The first line of a book tells you a lot about the adventure you’re about to go on. Margaret Owen, author of the YA fantasy novel The Merciful Crow, is a big believer in opening lines. Her debut has a fantastic one: “Pa was taking too long to cut the boys’ throats.” With a killer first line like that, it’s no wonder this is one of our must-reads of the summer. To celebrate the book’s release, Owen lists some of her favorite first lines in YA novels, and shares what she loves about them.
I’ll be the first to admit I’m an insufferable snob about a book’s first line. Do I think it makes or breaks a book? Not really. Do I have high standards for what makes a good opening line anyway? Absolutely. A good first line grabs your attention and tells you what kind of book you’re in for. A killer first line grabs your attention, stuffs you into the backseat of the first paragraph, and drives off with you before you have a chance to catch your breath.
When I sat down to put together a list of the best first lines in YA, I knew that was an impossible task, so forgive me if I’ve left out your favorite. Instead, I’ve pulled six first lines that are each top-notch in their own way, and I’m going to tell you why.
The Impossible Normal
The Weight of Our Sky by Hanna Alkaf
First line: “By the time school ends on Tuesday, my mother has died seventeen times.”
One of my pet peeves in opening lines is a fake-out. If your first line is “Today, I drowned a man” and then we find out that you’re talking about a gingerbread man you dunked in a glass of milk, that’s disappointing (and a kind of macabre way to think about your snacks). However, this first line takes that fake-out and flips it: The impossible fact that Melati’s mother has died seventeen times is expertly juxtaposed with the matter-of-fact tone. That conflict gives you no choice but to read on!
The Bad Omen
Sorcery of Thorns by Margaret Rogerson
First line: “Night fell as death rode into the Great Library of Summershall. It arrived within a carriage.”
Right away, we know a couple things: We’re not in our world, we’re in a pre-Industrial Age setting, and “death” isn’t an exaggeration but instead a tangible thing that is heading directly for our narrator. One of the techniques of raising suspense is to shift the audience’s question from “what is the threat?” to “what will the threat do to our heroes?” and we see that executed perfectly here. Death has arrived; what does that mean for the narrator?
The Curtain Rising
The Belles by Dhonielle Clayton
First line: “We all turned sixteen today, and for any normal girl that would mean raspberry and lemon macarons and tiny pastel blimps and pink champagne and card games. Maybe even a teacup elephant.”
It doesn’t all have to be death and murder, and The Belles proves that in spades. The magic of this opening is in how deftly it establishes two things. First: the luxurious, opulent world the book is set in—macarons! Champagne! Miniature elephants for pets! And second, the knife hidden under all the taffeta: the girls who make up the “we” are separate from this world. You’ll notice a pattern of all these lines raising questions; The Belles steers us to ask why these girls are set apart, and read on to find out.
The Object Out of Place
The Girl From Everywhere by Heidi Heilig
First line: “It was the kind of August day that hinted at monsoons, and the year was 1774, though not for very much longer.”

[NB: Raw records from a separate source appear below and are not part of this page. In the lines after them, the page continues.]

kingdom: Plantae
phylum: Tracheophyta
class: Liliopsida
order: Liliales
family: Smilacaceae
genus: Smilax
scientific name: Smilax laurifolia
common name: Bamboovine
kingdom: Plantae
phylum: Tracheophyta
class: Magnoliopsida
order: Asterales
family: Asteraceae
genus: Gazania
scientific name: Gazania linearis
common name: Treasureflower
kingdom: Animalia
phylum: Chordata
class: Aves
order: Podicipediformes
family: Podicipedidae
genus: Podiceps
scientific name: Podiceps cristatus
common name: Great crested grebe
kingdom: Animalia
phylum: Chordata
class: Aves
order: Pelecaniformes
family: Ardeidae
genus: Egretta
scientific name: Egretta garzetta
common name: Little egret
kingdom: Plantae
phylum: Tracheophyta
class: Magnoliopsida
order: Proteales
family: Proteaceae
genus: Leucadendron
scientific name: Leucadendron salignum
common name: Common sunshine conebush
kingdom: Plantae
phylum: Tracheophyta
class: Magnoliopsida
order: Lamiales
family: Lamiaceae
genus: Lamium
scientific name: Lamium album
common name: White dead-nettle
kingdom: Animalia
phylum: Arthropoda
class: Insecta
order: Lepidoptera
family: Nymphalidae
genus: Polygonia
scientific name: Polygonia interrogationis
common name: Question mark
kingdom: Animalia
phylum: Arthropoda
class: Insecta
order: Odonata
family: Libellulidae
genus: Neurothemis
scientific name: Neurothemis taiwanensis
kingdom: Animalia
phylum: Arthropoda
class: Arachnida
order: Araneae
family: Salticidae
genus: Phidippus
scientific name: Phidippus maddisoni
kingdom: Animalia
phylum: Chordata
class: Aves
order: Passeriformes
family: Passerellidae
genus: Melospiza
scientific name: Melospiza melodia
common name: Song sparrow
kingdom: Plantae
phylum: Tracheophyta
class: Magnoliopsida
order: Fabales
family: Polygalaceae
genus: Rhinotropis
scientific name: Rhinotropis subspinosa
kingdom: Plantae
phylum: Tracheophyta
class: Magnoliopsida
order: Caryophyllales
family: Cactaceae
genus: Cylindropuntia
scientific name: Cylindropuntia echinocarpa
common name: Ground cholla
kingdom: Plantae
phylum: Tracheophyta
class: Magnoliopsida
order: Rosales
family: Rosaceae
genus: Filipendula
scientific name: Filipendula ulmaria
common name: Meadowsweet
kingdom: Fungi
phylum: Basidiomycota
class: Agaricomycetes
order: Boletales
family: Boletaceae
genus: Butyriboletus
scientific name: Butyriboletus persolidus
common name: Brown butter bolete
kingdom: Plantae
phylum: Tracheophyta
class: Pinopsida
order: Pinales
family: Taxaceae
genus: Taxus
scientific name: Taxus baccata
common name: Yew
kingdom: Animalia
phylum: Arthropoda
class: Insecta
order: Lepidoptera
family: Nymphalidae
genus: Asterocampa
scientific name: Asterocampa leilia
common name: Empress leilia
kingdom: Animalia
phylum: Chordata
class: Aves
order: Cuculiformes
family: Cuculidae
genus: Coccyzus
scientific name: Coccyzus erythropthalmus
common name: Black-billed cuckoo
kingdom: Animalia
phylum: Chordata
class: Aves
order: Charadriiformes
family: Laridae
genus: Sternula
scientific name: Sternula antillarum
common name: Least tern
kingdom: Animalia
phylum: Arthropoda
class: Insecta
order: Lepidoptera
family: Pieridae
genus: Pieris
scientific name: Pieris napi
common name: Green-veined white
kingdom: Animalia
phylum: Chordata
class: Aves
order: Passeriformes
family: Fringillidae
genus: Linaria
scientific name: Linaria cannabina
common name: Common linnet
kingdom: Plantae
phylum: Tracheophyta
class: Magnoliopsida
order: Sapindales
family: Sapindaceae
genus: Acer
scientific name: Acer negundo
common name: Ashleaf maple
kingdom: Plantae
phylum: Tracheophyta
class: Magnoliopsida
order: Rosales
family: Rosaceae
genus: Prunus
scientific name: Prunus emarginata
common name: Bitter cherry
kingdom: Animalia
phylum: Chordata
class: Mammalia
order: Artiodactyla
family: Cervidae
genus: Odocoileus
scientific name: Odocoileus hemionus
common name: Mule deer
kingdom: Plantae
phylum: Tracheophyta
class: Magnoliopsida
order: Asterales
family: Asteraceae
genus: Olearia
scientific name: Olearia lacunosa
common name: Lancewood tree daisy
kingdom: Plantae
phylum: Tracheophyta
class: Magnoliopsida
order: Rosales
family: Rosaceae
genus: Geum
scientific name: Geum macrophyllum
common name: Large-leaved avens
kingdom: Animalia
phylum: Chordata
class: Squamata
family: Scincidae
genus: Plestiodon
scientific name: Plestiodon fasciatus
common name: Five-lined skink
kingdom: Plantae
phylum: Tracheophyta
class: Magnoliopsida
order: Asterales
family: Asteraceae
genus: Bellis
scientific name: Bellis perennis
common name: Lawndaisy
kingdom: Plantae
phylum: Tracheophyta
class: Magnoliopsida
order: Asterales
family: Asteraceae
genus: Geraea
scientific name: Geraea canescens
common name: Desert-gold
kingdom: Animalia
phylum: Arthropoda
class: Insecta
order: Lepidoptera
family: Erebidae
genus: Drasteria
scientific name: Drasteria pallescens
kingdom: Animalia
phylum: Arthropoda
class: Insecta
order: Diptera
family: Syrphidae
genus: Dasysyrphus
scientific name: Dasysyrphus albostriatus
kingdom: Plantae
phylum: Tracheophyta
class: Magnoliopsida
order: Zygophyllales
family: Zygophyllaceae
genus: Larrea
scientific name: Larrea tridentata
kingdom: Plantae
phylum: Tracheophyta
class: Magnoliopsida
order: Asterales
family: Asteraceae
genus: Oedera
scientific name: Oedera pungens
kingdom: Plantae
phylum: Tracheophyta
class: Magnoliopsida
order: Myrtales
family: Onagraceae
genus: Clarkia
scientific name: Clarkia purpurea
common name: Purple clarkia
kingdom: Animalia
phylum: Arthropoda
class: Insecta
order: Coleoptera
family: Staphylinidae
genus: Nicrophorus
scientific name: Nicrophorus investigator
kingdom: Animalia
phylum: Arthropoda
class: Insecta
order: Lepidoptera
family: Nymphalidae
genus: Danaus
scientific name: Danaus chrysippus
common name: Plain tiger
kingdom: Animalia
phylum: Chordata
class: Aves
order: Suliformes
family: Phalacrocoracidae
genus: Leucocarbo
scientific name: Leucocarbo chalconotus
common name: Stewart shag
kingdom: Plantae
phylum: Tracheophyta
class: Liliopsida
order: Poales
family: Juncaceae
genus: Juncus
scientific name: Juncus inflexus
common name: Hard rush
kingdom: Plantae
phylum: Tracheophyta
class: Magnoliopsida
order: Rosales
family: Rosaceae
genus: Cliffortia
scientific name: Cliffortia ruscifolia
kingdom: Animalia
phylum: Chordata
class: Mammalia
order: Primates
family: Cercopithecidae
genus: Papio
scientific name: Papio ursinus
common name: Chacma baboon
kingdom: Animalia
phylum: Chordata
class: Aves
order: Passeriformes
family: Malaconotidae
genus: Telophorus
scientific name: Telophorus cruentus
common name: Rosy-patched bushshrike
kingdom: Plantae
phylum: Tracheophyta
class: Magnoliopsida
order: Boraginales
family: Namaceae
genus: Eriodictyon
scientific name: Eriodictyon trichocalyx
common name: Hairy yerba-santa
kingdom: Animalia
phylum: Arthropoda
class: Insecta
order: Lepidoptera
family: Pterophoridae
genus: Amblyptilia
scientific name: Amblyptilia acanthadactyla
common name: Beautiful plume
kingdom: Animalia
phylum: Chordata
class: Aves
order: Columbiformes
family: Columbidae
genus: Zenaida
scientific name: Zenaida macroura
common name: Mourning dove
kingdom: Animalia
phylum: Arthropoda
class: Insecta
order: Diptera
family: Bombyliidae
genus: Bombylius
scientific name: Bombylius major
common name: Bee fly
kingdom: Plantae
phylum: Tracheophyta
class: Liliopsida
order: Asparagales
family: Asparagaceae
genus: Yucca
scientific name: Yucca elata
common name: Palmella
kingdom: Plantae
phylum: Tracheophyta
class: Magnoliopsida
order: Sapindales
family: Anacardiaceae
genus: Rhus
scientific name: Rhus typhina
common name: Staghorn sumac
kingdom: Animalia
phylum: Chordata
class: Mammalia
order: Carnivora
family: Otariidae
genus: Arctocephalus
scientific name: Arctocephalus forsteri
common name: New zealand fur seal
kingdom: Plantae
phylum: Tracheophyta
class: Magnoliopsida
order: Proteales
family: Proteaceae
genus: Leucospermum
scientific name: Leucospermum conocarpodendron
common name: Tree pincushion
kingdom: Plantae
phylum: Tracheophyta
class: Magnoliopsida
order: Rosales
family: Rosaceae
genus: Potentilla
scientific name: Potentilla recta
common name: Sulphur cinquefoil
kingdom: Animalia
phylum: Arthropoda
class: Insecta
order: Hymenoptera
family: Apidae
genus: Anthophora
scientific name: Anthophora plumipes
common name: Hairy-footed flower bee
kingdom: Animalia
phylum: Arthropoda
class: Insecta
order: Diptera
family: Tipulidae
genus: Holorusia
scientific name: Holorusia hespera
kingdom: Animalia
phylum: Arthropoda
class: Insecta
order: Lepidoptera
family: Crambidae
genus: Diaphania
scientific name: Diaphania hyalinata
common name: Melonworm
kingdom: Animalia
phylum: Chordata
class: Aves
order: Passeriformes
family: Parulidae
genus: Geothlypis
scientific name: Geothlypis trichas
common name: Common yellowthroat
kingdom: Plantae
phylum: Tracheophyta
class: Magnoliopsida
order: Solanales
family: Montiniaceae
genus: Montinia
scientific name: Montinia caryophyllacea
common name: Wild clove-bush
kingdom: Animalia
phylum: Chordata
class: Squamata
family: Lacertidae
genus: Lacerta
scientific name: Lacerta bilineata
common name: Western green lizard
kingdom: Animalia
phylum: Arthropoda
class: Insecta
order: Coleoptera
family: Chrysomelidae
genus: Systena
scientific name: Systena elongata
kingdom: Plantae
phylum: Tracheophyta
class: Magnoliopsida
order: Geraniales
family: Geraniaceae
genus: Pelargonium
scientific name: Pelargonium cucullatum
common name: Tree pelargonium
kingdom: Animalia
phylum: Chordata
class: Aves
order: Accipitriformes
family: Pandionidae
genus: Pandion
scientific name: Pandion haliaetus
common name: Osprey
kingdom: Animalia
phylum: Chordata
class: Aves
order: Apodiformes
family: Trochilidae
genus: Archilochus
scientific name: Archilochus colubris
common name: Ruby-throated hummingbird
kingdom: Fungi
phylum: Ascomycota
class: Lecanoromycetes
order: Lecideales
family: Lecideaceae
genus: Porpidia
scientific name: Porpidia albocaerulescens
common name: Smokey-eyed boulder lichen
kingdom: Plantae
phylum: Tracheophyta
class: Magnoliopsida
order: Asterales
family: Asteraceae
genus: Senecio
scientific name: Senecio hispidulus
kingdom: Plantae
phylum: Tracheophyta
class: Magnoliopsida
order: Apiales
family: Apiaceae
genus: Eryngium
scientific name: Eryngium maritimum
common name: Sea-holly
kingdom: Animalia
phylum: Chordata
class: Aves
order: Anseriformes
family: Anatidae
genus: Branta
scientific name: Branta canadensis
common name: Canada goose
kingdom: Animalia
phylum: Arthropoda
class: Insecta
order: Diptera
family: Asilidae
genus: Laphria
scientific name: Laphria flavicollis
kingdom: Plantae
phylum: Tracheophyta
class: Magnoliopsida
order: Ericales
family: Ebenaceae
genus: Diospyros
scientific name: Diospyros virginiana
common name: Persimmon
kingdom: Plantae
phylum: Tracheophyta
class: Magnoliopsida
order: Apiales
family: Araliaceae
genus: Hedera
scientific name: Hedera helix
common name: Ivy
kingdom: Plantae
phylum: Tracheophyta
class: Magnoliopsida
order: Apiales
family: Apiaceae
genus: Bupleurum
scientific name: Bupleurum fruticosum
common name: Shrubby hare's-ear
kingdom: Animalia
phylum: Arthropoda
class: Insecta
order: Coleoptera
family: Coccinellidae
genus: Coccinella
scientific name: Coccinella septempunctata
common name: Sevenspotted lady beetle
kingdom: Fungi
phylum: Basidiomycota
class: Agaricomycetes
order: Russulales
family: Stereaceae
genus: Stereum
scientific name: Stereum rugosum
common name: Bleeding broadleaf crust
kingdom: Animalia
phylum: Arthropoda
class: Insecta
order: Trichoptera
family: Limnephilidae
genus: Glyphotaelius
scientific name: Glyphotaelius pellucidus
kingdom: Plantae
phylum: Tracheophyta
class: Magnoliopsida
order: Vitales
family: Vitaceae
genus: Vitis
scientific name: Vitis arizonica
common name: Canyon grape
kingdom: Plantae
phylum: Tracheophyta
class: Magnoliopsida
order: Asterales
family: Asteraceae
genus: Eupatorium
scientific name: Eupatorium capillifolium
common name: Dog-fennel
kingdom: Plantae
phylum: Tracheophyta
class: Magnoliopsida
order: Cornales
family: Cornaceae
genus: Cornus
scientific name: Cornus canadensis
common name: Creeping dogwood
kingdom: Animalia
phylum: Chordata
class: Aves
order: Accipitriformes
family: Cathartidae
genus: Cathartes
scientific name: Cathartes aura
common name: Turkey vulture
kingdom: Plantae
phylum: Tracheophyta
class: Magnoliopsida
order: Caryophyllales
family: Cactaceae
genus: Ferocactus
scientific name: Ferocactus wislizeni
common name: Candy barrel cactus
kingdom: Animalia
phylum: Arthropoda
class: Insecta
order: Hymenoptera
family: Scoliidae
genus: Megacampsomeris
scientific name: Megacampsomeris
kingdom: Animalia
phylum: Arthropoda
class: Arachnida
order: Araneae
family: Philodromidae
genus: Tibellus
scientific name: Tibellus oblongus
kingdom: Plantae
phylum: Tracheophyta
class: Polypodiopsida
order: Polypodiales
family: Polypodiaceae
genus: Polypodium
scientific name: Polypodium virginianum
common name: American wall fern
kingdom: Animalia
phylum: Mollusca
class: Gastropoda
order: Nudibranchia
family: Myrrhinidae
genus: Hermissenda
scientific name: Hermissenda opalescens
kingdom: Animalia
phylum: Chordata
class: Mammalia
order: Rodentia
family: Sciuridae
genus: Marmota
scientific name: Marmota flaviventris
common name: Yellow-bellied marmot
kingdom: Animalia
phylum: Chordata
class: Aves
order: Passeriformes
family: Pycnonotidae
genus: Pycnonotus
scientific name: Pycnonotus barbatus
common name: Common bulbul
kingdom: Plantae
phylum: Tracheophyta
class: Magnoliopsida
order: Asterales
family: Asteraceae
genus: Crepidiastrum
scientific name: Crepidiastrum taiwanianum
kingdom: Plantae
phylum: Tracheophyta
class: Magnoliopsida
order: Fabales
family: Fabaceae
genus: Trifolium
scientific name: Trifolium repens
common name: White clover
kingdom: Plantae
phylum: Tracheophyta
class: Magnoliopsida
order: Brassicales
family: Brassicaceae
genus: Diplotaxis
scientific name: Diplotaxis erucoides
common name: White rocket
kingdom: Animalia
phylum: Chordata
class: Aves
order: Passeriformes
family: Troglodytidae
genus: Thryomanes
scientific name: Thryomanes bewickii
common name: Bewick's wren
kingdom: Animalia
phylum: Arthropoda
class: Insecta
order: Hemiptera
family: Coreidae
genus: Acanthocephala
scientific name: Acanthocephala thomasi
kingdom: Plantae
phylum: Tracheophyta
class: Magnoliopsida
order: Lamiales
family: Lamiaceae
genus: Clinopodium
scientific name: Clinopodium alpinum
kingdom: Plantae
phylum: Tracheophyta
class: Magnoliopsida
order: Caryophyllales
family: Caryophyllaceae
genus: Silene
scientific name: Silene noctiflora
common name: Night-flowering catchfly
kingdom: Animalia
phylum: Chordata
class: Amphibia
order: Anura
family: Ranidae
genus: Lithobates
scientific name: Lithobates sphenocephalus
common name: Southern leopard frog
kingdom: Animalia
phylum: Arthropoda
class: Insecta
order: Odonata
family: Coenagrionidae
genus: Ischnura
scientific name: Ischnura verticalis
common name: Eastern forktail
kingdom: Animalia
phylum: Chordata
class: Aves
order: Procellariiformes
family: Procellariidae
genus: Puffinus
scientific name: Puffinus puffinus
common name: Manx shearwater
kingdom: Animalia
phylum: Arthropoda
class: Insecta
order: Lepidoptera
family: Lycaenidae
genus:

This is another line that proves the stakes don’t have to be deadly to be gripping. This sentence is like a glass of iced tea spiked with gin: You think you know where it’s going until the twist at the end. (I probably shouldn’t make alcohol metaphors in a listicle on YA books. Kids, don’t drink until you’re 21, or I’ll get in trouble. I’m pretty sure that’s how the law works.) The point is, this is a particularly elegant first line that knows how the readers think it’s going to end, and uses that to snare the readers before they even realize they’ve been caught.
The Shot Across the Bow
Labyrinth Lost by Zoraida Córdova
First line: “The second time I saw my dead aunt Rosaria, she was dancing.”
This is one hell of a first line. It doesn’t just raise questions, it raises the dead! You could know absolutely nothing about the book, read that line, and get an extremely accurate idea of the kind of ride you’re in for. It’s also vivid and intriguing, setting up a mystery that you have no choice but to unravel.
The Bleeding Edge
Scavenge the Stars by Tara Sim
First line: “The first thing Silverfish had learned onboard the Brackish was how to hold a knife. Not the useful kind that could gut a man, but something smaller, duller, and better suited for a child’s grip.”
I’m cheating a bit here, because this isn’t out yet, but this is an extraordinary first line on a lot of levels. In just a few words, it paints a stark portrait of our heroine: She’s been proficient with a knife since she was a child, and she’d find her blade more useful if it could gut a man. Priorities! It also subtly prompts other questions: Why is that what she learned first? Why is she on this ship? What made her this way? This is an opener that pulls a knife on you and dares you try putting the book down.
Margaret Owen was born and raised at the end of the Oregon Trail, and now lives and writes in Seattle while negotiating a long-term hostage situation with her two monstrous cats. In her free time, she enjoys exploring ill-advised travel destinations and raising money for social justice nonprofits through her illustrations.